### Tasks and exercises:
1. In the fuse box thread, reproduce verbatim the part that opens with the words containing "After futile efforts" and closes with "in the manual...".
2. From the fuse box thread, condense the paragraph beginning "After futile efforts on google" into a short bulleted list that keeps its main facts.

### Page text:
===
# 2010 Polo fuse box diagram



## RolftheGolf (Feb 19, 2013)

After futile efforts on google..wondering if anyone can help me out with the fuse box diagram for the 2010 Polo MY 2011...Specifically after the cigarette lighter fuse  Much to my chagrin this wasn't in the manual...

Thank you all in advance!


----------



## sschmidt23 (Feb 17, 2014)

if you haven't found it already and you're still looking, it's number 42

http://www.pinterest.com/pin/535224736937846146/


----------



## Vlw73 (Apr 29, 2014)

Sorry to crash the thread but I'm trying to find the fuse for the main beam headlights. Does anyone know. Also by any chance do you have a diagram with what they all are or any idea where I can get one


----------



## sschmidt23 (Feb 17, 2014)

Vlw73 said:


> Sorry to crash the thread but I'm trying to find the fuse for the main beam headlights. Does anyone know. Also by any chance do you have a diagram with what they all are or any idea where I can get one


#59


----------



## sschmidt23 (Feb 17, 2014)

*and the rest of it!*

http://www.pinterest.com/pin/535224736938359654/

Hope your Deutsch is up to scratch!

Cheers


----------
===
Data items
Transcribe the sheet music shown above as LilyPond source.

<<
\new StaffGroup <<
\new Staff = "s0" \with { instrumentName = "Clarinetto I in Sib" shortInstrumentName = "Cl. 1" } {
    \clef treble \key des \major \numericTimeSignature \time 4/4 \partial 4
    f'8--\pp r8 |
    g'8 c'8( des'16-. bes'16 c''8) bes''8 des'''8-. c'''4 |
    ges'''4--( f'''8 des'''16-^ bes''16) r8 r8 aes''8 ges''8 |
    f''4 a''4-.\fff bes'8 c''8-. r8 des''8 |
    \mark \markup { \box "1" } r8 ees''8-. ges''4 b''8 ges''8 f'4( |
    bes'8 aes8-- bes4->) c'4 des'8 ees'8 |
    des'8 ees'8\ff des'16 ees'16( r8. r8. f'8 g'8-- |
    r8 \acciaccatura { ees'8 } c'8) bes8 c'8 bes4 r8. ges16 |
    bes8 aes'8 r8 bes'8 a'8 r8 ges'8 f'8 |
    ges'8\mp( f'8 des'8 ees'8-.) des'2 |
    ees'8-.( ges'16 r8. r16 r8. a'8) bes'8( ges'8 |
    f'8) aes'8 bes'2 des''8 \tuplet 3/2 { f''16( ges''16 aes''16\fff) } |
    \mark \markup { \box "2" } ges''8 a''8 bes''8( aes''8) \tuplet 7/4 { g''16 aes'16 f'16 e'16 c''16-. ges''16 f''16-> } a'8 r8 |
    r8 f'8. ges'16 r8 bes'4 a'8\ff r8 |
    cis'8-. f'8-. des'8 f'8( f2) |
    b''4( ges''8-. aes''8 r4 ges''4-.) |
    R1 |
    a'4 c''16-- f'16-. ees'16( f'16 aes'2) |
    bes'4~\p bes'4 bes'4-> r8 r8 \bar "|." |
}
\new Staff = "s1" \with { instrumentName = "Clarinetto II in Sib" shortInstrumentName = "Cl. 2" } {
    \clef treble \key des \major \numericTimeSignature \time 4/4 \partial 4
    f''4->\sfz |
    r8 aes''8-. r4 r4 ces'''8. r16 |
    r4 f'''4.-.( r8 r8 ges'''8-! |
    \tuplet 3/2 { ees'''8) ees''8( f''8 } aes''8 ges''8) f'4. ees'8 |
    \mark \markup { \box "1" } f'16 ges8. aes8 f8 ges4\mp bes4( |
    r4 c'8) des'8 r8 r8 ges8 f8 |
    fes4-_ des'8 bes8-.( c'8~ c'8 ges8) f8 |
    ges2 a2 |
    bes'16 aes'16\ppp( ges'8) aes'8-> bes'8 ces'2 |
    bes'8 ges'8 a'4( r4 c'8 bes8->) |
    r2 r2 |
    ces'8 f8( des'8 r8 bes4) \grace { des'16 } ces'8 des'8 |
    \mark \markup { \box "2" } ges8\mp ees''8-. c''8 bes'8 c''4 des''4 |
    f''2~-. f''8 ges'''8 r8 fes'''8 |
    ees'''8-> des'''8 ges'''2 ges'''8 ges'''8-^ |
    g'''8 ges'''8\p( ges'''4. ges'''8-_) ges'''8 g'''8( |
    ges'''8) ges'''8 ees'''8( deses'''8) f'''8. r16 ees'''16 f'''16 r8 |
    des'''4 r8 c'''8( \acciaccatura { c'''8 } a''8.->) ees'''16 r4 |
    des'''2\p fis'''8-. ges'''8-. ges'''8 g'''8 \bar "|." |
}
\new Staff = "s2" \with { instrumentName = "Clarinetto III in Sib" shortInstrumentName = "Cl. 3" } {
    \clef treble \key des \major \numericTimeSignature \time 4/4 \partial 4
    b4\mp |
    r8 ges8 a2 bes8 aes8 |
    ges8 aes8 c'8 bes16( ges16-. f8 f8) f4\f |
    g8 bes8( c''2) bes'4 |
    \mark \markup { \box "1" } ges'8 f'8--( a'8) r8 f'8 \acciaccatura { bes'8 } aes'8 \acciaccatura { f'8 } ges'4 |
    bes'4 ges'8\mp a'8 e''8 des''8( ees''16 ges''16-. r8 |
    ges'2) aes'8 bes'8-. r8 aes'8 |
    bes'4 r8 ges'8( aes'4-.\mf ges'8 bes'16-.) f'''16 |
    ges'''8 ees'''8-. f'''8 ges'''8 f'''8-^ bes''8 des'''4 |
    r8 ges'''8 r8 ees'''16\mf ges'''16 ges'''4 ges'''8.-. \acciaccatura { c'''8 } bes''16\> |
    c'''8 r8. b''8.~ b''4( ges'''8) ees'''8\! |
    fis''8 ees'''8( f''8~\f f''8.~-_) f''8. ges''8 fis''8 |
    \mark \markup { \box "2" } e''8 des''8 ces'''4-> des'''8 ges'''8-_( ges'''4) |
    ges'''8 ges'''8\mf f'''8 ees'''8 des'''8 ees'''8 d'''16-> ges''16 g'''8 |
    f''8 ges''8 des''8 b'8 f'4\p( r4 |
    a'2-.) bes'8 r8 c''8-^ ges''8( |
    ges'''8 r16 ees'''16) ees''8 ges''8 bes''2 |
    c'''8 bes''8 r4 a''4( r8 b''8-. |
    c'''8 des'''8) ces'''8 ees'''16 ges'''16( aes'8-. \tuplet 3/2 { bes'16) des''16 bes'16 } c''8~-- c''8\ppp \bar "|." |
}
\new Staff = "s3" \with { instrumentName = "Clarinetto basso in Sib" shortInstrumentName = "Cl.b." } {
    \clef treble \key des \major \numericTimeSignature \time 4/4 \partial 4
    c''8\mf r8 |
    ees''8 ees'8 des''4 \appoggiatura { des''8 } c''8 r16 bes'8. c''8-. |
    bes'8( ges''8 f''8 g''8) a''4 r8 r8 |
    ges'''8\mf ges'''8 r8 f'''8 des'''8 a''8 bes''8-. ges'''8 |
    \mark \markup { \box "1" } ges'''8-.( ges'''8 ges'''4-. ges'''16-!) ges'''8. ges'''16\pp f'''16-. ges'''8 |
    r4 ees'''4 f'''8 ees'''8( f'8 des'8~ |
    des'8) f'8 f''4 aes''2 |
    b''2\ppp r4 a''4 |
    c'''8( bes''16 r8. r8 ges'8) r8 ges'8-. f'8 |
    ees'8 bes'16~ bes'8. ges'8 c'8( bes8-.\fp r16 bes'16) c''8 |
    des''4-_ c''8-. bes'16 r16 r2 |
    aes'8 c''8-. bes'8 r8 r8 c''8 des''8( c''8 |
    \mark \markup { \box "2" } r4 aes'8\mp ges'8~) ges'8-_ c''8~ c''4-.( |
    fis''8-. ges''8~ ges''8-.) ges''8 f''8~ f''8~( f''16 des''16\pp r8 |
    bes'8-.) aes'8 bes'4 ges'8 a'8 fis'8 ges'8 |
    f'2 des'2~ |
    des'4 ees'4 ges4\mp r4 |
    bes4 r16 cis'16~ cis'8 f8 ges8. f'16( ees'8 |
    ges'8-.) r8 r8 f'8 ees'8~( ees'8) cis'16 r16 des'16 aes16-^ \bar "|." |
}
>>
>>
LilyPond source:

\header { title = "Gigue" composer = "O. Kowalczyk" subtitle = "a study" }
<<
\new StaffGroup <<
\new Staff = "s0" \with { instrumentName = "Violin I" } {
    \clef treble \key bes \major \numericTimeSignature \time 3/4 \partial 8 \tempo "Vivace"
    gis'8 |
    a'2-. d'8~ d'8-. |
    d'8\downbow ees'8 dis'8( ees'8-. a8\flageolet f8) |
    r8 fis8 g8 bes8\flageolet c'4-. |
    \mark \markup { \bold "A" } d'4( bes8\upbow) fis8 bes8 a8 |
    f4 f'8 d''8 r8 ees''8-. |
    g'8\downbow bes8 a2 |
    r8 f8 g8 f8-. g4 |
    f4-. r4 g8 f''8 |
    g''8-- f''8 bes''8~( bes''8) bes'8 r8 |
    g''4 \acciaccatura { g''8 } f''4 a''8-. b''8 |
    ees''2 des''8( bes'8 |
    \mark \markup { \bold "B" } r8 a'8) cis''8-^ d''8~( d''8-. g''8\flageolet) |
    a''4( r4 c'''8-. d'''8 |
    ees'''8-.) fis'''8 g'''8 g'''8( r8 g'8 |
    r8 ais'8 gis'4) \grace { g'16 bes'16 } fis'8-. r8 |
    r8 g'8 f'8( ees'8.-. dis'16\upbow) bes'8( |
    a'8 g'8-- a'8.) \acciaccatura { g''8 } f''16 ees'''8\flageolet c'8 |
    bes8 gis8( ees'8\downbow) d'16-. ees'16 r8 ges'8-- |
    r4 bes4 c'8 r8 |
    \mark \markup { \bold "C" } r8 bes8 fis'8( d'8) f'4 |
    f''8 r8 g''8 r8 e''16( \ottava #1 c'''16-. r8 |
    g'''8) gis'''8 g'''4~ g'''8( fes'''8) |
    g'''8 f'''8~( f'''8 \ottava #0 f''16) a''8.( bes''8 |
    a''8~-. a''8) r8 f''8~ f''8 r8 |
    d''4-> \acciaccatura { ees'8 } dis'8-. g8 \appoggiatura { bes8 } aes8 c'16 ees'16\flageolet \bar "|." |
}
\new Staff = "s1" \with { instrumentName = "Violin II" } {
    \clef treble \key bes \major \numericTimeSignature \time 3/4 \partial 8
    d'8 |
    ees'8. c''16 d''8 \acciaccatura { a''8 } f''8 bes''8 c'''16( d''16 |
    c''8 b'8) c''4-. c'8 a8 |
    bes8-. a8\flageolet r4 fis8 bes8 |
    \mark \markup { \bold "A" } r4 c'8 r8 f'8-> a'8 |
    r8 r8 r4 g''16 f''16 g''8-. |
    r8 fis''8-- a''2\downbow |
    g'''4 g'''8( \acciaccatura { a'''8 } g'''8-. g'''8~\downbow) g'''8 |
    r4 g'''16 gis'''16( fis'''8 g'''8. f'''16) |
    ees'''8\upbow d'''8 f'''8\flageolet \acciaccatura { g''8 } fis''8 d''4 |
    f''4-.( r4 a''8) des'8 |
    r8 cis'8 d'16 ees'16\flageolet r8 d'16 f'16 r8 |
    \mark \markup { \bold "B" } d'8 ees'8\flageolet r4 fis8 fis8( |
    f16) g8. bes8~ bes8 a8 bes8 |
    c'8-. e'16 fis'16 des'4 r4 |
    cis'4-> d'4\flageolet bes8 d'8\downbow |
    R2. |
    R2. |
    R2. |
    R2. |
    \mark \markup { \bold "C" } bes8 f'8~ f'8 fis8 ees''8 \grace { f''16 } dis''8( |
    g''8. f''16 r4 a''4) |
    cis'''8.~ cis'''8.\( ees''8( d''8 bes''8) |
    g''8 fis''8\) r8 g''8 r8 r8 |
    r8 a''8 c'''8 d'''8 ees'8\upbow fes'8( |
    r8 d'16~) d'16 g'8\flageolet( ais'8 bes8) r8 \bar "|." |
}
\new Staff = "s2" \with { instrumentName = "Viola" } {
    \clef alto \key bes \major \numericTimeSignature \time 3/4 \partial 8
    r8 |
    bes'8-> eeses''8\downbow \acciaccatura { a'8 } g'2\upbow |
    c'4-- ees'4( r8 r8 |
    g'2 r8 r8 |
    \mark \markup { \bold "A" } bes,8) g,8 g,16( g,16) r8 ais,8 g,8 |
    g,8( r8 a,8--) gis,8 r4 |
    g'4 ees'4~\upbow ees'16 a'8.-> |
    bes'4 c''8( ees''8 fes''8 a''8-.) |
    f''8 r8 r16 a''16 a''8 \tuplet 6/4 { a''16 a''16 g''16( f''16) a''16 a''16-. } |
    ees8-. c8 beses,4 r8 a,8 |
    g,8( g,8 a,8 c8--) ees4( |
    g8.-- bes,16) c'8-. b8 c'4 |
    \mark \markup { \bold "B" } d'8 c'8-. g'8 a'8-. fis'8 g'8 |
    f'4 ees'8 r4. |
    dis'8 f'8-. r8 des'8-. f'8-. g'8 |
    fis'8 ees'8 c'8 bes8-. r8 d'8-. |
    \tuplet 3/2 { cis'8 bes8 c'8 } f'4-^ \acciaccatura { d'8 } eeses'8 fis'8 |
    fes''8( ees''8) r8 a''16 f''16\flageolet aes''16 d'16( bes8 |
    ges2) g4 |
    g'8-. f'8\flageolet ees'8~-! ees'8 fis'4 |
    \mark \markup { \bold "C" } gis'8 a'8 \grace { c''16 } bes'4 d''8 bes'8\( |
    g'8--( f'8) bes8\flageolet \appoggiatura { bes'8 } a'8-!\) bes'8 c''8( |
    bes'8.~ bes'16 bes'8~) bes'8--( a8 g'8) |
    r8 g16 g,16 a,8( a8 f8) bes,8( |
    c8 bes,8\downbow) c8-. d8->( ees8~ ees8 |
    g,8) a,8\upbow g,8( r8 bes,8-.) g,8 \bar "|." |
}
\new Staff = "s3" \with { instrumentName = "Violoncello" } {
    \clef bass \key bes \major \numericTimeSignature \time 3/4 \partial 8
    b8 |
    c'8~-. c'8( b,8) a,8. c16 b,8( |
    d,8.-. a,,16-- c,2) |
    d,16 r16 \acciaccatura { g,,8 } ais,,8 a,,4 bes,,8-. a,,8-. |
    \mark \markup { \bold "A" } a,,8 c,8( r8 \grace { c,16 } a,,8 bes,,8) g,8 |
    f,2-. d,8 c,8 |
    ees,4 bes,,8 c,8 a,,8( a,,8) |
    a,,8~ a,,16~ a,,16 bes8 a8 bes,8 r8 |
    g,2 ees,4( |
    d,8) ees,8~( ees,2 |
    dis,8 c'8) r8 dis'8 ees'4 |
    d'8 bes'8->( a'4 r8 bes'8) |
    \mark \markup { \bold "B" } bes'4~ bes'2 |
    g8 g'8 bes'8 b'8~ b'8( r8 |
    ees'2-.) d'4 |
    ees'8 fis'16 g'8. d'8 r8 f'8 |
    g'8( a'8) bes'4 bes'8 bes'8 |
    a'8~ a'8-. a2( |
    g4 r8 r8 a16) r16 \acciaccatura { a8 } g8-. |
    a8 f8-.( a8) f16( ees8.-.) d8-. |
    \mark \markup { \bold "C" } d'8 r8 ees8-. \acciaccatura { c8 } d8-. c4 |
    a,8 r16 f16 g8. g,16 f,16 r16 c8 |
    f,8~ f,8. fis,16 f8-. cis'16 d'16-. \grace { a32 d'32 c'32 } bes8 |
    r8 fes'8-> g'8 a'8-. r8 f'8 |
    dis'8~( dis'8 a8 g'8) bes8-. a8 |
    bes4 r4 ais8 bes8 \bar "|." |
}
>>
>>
===
### Answers:
1.
After futile efforts on google..wondering if anyone can help me out with the fuse box diagram for the 2010 Polo MY 2011...Specifically after the cigarette lighter fuse  Much to my chagrin this wasn't in the manual...

2.
- Searching Google turned up nothing.
- The poster wants the fuse box diagram for the 2010 Polo, MY 2011.
- The fuse they need most is the cigarette lighter fuse.
- The manual doesn't include this information.